One question I often hear floating around in regards to YA fiction (and even middle-grade fiction) is “How dark/edgy is *too* dark/edgy?” The problem with this question is that it presumes that there is a “right” answer–a definitive line between what is acceptable in the YA market and what isn’t.
In an interview, someone once asked author Neil Gaiman if he thought his own book Coraline was too scary. I loved his response–I think it’s spot on:
“I hope so. I think a little bit of fear is a wonderful thing. And in ‘Coraline‘ what you’re telling them is that here’s something big and it’s something scary and it’s something that’s worth being a story.” (You can read his entire response here)
Though some people automatically think Sweet Valley High when they think “young adult” (as in, teen girls gossiping about hot football players while they get pedicures), the truth is, dark/edgy fiction for teens has been around for a long, long time.

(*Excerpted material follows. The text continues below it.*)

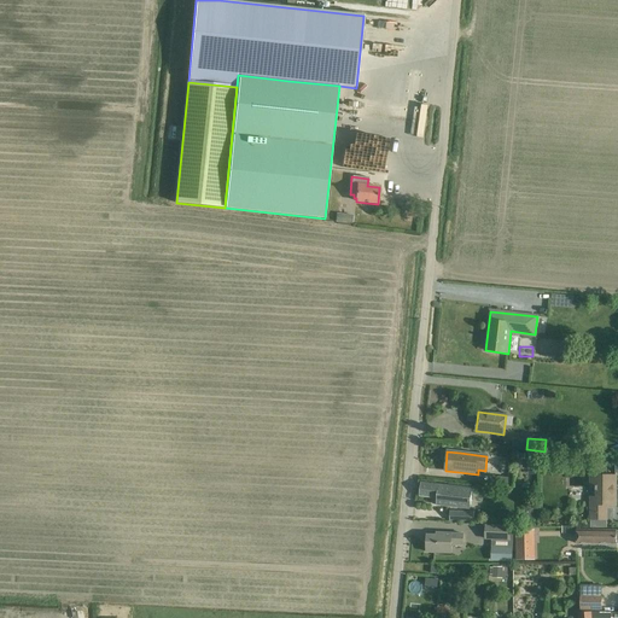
[(616,476),(604,476),(592,476),(592,488),(596,488),(596,496),(590,496),(590,520),(607,520),(607,506),(616,506),(616,476)]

Go Ask Alice, detailing a teen’s downward spiral into drug addiction, was first published in 1971. S.E. Hinton’s The Outsiders, about gang violence, was first published in 1967. The themes of drugs/sex/violence are not new themes–and the truth is, there *are* teens out there having sex, or struggling with drug addiction, or navigating their way through a world filled with violence and danger. Don’t these teens deserve a “voice” as much as other teens do?

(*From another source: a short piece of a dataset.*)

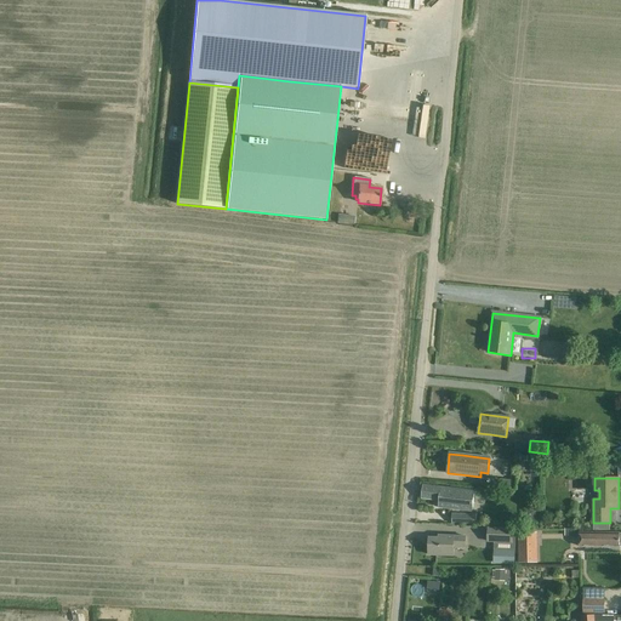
[(495,488),(516,489),(516,480),(496,479),(495,488)]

This isn’t to say that YA authors should toss in gratuitous dark/edgy elements, just for the sake of having them. They have to be integral, organic elements to the story you’re telling. But sometimes it’s these elements that make “something worth being a story,” to steal Neil Gaiman’s words.

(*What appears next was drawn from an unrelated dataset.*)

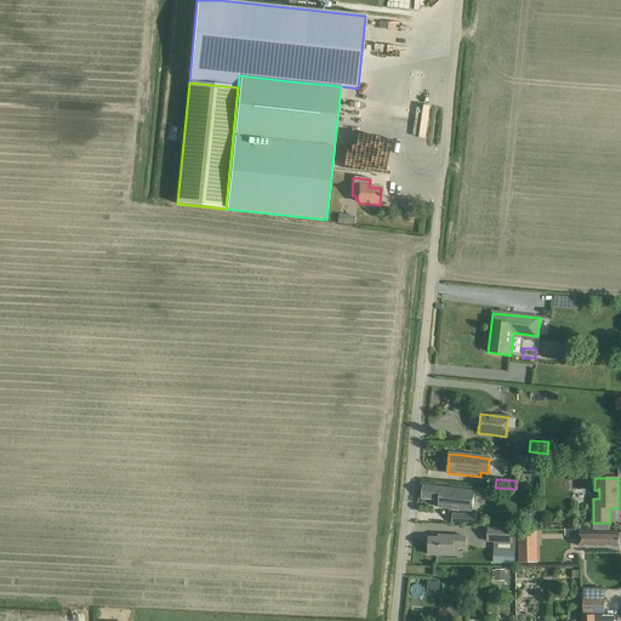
[(474,491),(438,486),(423,485),(422,499),(439,500),(439,507),(453,510),(472,512),(474,491)]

I recently read Laura Weiss’s Such a Pretty Girl, which somehow managed to tackle some very dark/edgy themes (a girl who’d been molested by her own father is faced with his release from prison and return to her life) without being overly graphic or explicit. The same was true of Elizabeth Scott’s Living Dead Girl (though as a warning, many reviewers on Amazon disagree, to the point of believing that the book is far too disturbing for teens). Other edgy YA books are explicit without being gratuitous — John Green’s Looking for Alaska or Courtney Summers’s Cracked Up to Be are both good examples.
Stephenie Meyer’s Twilight series had totally clean language, and was on the chaste side of the sensuality scale. Suzanne Collins’s Hunger Games series was filled with violence and frightening situations, as were James Dashner’s Maze Runner and Scorch Trials. Early Harry Potter books were very light on the “dark,” while the later books were truly dark and scary. They were *all* big hits.
My point is–there is no “right” answer. There’s a wide range within YA fiction, with plenty of room for just about anything. It’s up to you as a writer to pick the level of dark/edgy/violent/explicitness that fits your story and that you’re comfortable with.
My final draft of Haven had two f-bombs, and a couple of situations where characters were thinking about/talking about sex. I was really worried about the f-words, and at one point took them out and replaced them with “cleaner” words, just imagining my book getting banned from school libraries in conservative towns. But then…those sentences just read “off” to me. The replacement words were just *not* the words my character would have used in those situations. In the end, I put the f-words back in, and waited to hear if my editor complained. She didn’t. Now, I’ve learned to trust my own judgment, and go with what’s right for my characters. And if that means my book will be absent from some libraries….well, there’s not much I can do about that.
So, to answer the question: just be true to yourself, and true to your characters. It’s as easy as that!